Data and Model Quality Control
- Are you in the business of creating data and models?
- Do you want to institute human or automated review on data changes for data quality assurance?
- Are you worried about model reproducibility?
- Do different people or teams want to work on slightly different versions of the data?
- Are long running projects hard to pull off because of parallel data changes?
- Would data branches help?
- Do you want the ability to query or roll back to a previous version of the data instantly?
Traditional databases were built for a world of transactions and reports. Modern data science tools use data to create models that behave more like software than reports. Models produce user visible outputs and define application behavior. Tuning data to get the right model can be a lot like writing code.
Modern data science applications require model reproducibility, data quality, and multiple versions of data to perform at their best. Dolt allows for these capabilities directly in your database, in a Git-style version control model most developers understand.
Dolt is used for model reproducibility. If you build a model from a version of the data, make a tag at that commit and refer to that tag in the model metadata.
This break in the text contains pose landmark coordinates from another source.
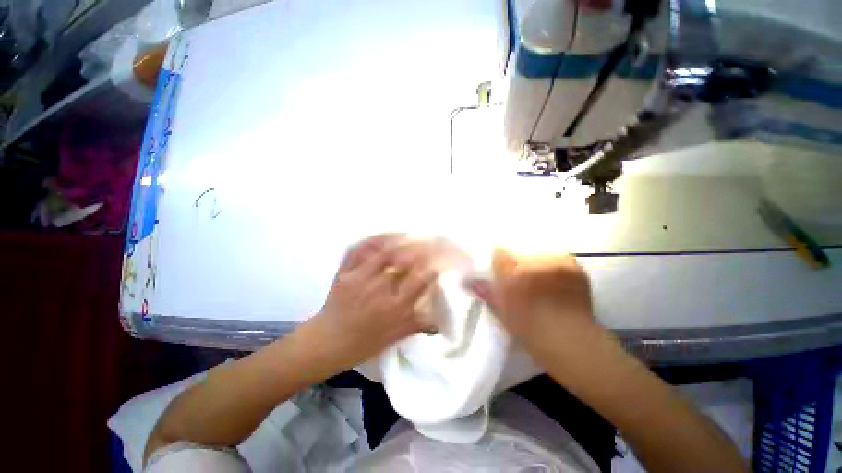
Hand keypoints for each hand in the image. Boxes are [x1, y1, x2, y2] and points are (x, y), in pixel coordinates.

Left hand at [311, 234, 438, 368]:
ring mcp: (360, 277)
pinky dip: (375, 239)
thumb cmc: (364, 343)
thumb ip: (419, 324)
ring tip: (412, 236)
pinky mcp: (345, 271)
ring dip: (401, 241)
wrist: (327, 342)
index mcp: (394, 307)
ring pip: (384, 251)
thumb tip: (442, 318)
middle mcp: (379, 289)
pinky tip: (386, 236)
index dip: (433, 268)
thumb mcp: (395, 338)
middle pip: (404, 261)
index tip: (439, 262)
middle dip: (420, 250)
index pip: (420, 280)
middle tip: (429, 244)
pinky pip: (361, 249)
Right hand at [466, 249, 593, 341]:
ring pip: (536, 253)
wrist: (570, 340)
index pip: (499, 252)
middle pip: (518, 251)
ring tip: (539, 280)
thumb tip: (467, 280)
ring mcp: (555, 262)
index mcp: (513, 274)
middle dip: (516, 262)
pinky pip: (555, 257)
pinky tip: (553, 280)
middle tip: (520, 278)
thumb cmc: (529, 328)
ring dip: (535, 263)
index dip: (498, 260)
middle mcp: (533, 262)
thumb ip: (485, 291)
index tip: (500, 269)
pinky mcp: (572, 264)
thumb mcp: (501, 310)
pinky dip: (551, 265)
Some of our data and model quality control customers only use Dolt for this simple feature. Dolt shares storage between versions so you can store many more copies of the data using Dolt than say storing copies of the data in S3.
Dolt allows for human or automated review on data changes increasing data quality. If a bad change makes it through review simply roll the data back to a previous version. DoltHub, DoltLab, and the Hosted Dolt Workbench all implement a Pull Request workflow, the standard for human reviewing code changes. Extend that model to your data changes.
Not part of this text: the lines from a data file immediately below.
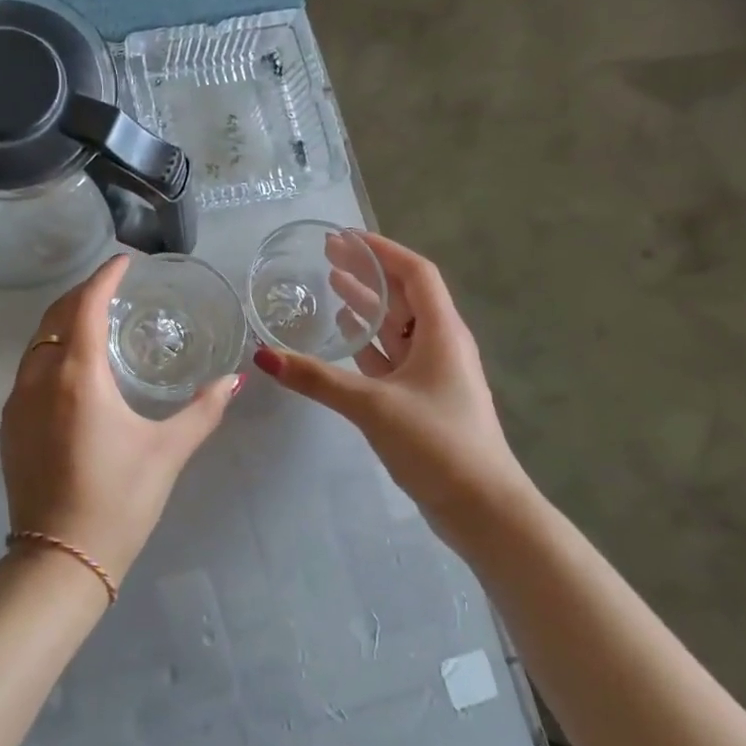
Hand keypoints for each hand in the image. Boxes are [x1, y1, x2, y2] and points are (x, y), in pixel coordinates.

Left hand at [0, 256, 239, 587]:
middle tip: (112, 288)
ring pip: (37, 343)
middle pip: (55, 317)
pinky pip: (28, 371)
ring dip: (63, 322)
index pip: (85, 305)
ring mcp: (16, 403)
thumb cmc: (119, 500)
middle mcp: (39, 379)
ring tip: (94, 321)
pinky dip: (51, 352)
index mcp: (78, 376)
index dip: (104, 278)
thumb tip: (234, 381)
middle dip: (81, 294)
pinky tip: (73, 369)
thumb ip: (203, 411)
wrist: (59, 559)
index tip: (124, 263)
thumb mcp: (168, 452)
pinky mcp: (9, 426)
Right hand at [251, 233, 536, 556]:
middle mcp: (440, 344)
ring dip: (367, 304)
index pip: (415, 273)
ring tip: (331, 284)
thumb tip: (263, 356)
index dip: (381, 250)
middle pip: (404, 295)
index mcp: (442, 332)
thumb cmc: (437, 443)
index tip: (344, 236)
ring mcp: (432, 373)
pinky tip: (345, 334)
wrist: (482, 508)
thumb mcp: (372, 405)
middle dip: (368, 271)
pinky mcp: (421, 398)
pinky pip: (391, 355)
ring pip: (397, 325)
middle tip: (328, 254)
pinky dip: (367, 340)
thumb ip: (317, 379)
Dolt is the only database with branch and merge functionality. Branches allow for long running data projects. Want to add an additional feature to a model but don't want the new feature effecting the production model build? Make branch and run the project on that branch. Occasionally merge production data into that branch so you can stay in touch with changes there. Companies use Dolt branches to increase the number of parallel data projects by an order of magnitude.
It is common practice to store copies of training data or database backups in cloud storage for model reproducibility. A full copy of the data is stored for every training run. This can become quite expensive and limit the amount of models you can reproduce. Dolt stores only the differences between stored versions decreasing the cost of data storage. Additionally, Dolt can produce diffs between versions of training data producing novel model insights.
Dolt can replace any database used to store and query data. Many of our customers switch from other OLTP databases like MySQL or Postgres to improve data and model quality through versioning. Customers have also switched to Dolt from document databases like MongoDB. Dolt's additional unique features like branches, diffs, and merges allow for human review of data changes and multiple parallel data projects.